과제 1: 제공 지문에서 순방향 전파를 진행하려고 작성할 함수로 나열한 것을 모두 적으세요.
과제 2: 다음 (a)~(c)가 제공 지문과 일치하는지 예 또는 아니요로 답하고, 판단 근거가 되는 지문의 문구를 그대로 인용하세요. (a) linear_forward가 반환하는 cache는 "A", "W", "b"를 담은 파이썬 튜플이다. (b) ACTIVATION은 ReLU 또는 tanh 중 하나다. (c) 편향 벡터 b의 형태는 (현재 층의 크기, 1)이다.

그리고 랜덤 초기화한 파라미터를 확인하면 아래와 같이 결괏값이 나오게 됩니다.

 

parameters = initialize_parameters_deep([5,4,3])

print("W1 = " + str(parameters["W1"]))
print("b1 = " + str(parameters["b1"]))
print("W2 = " + str(parameters["W2"]))
print("b2 = " + str(parameters["b2"]))

initialize_parameters_deep_test(initialize_parameters_deep)

 


CHAPTER 4. 'Forward Propagation Module'

 

□ 4.1. Linear Forward

 

CHAPTER 3을 통해 2개 층 신경망과 L개 층 신경망의 파라미터를 초기화했으며, 순방향 전파(Forward propagation)를 진행해보겠습니다. 이를 위해 아래 함수들을 작성해보겠습니다.

 

  • LINEAR
  • LINEAR -> ACTIVATION where ACTIVATION will be either ReLU or Sigmoid.
  • [LINEAR -> RELU] × (L-1) -> LINEAR -> SIGMOID (whole model)

Linear Forward는 다음과 같이 구할 수 있습니다.

# GRADED FUNCTION: linear_forward

def linear_forward(A, W, b):
    """
    Implement the linear part of a layer's forward propagation.

    Arguments:
    A -- activations from previous layer (or input data): (size of previous layer, number of examples)
    W -- weights matrix: numpy array of shape (size of current layer, size of previous layer)
    b -- bias vector, numpy array of shape (size of the current layer, 1)

    Returns:
    Z -- the input of the activation function, also called pre-activation parameter 
    cache -- a python tuple containing "A", "W" and "b" ; stored for computing the backward pass efficiently
    """

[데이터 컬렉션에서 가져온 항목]

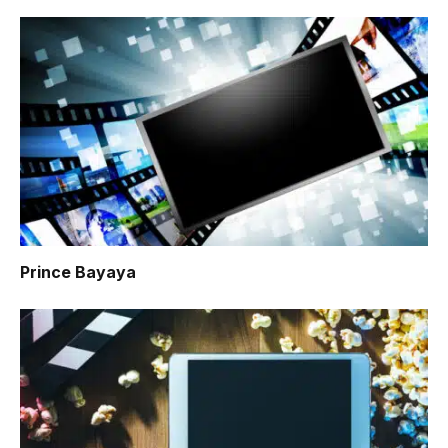
Prince Bayaya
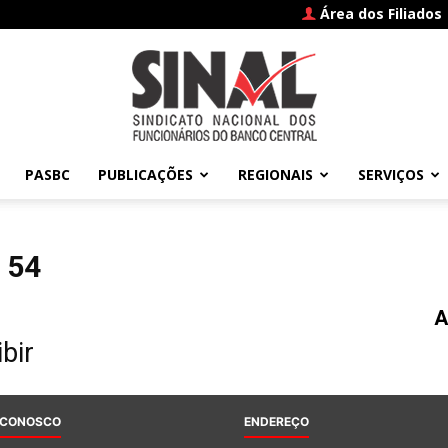
Área dos Filiados
PASBC
PUBLICAÇÕES
REGIONAIS
SERVIÇOS
SINAL
 54
A
–
bir
 CONOSCO
ENDEREÇO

답안 1:
- LINEAR
- LINEAR -> ACTIVATION where ACTIVATION will be either ReLU or Sigmoid.
- [LINEAR -> RELU] × (L-1) -> LINEAR -> SIGMOID (whole model)

답안 2:
(a) 예. "cache -- a python tuple containing "A", "W" and "b" ; stored for computing the backward pass efficiently"
(b) 아니요. "ACTIVATION will be either ReLU or Sigmoid."
(c) 예. "b -- bias vector, numpy array of shape (size of the current layer, 1)"